Task objective —
Reproduce the passage of the rowboat post below, starting at "Im an amateur" and ending at "very useful there.".
+++ Document extract
I think it is a bit hard to suggest an opinion on a rowboat/rowing without a bit more concrete concept in mind. 
What would be its place within the game? To get to different places - do you suggest something like "row to a different island" for like an expansion? 

Im an amateur to rowing, done it maybe three or four times in my life, on a lake and on a river. Given the extreme weather in TLD, rowing a boat onto the sea seems like a very risky thing to me. Would one not get swept onto an open sea by wind of strong water currents? Any still waters on the island, such as lakes, would be frozen over to begin with so I cant see the rowboat being very useful there.

What could work is if it was a boat, meant for crossing a running water such as river, and it was fitted to a strong rope that connected the two opposite sides of the running river. If it was a boat, fixed to a wire, that could work, I think. Seems a bit excessive for TLD in my opinion though. A bridge, or even a fallen log over the river, would work just as well without a need to program something new. Just a couple of my opinions. :)
++++++
+++ Stored data
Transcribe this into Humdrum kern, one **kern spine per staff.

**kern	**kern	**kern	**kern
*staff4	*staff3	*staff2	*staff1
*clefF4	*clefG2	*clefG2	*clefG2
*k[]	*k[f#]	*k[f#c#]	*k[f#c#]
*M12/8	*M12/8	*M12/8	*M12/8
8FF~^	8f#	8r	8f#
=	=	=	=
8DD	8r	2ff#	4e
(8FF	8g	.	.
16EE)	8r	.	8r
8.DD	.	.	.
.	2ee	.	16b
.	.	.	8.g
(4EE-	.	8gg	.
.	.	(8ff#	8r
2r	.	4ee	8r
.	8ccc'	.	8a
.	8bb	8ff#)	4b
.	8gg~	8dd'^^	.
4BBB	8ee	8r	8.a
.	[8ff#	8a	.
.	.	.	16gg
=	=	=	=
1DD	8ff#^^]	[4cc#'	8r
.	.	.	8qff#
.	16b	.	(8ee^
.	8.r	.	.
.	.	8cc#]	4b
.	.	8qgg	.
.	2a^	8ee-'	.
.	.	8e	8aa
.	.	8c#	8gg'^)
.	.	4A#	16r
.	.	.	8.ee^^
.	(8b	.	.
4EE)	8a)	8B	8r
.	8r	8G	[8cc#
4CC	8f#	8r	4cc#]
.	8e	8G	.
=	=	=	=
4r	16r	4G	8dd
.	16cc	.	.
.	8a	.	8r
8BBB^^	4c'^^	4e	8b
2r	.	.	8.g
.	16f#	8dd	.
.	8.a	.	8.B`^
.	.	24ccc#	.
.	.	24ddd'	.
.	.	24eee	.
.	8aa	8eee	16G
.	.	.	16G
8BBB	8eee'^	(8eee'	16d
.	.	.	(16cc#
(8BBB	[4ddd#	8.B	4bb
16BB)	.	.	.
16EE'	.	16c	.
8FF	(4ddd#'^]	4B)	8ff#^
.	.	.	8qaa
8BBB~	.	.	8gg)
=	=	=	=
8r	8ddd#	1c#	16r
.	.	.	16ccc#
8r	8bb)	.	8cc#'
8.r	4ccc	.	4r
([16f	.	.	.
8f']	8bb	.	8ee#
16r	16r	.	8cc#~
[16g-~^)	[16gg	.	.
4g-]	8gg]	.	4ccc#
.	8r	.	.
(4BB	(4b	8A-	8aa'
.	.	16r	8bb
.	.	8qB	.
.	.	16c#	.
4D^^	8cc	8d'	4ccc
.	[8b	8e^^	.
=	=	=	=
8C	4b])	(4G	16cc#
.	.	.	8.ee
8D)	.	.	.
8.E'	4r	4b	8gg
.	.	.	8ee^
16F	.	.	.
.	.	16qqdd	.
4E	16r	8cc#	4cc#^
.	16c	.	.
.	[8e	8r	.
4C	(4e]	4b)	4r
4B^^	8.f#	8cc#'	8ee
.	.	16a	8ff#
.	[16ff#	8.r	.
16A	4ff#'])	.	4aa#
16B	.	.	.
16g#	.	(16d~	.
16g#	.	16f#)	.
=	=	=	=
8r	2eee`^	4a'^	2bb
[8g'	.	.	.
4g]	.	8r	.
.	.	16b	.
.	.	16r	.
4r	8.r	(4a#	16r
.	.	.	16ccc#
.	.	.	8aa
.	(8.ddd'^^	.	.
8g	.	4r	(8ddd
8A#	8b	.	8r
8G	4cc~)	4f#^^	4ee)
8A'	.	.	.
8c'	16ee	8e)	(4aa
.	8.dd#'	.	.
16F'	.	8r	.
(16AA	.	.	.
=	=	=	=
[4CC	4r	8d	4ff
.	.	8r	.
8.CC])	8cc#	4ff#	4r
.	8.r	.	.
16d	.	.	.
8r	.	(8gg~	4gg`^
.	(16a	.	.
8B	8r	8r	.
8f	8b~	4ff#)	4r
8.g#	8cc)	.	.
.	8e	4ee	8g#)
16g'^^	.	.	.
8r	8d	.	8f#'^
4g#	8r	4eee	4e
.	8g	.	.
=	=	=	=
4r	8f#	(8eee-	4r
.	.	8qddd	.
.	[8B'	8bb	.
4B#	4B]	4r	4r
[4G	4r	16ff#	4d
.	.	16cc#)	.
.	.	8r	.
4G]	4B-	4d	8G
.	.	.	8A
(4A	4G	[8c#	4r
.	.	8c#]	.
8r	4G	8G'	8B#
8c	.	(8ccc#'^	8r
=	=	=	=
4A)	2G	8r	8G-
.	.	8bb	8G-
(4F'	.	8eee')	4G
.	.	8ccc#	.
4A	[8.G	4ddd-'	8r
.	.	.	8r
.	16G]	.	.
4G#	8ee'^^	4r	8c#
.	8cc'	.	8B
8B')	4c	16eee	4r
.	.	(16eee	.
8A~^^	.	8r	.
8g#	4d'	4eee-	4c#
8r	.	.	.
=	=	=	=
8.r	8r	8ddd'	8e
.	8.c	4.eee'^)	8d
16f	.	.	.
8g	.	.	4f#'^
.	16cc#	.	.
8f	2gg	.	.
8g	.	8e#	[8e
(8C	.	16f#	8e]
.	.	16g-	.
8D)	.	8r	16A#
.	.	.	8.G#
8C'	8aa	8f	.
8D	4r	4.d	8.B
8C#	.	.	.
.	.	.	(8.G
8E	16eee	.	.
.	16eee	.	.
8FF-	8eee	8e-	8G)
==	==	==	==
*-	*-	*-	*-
++++++
Task result —
Im an amateur to rowing, done it maybe three or four times in my life, on a lake and on a river. Given the extreme weather in TLD, rowing a boat onto the sea seems like a very risky thing to me. Would one not get swept onto an open sea by wind of strong water currents? Any still waters on the island, such as lakes, would be frozen over to begin with so I cant see the rowboat being very useful there.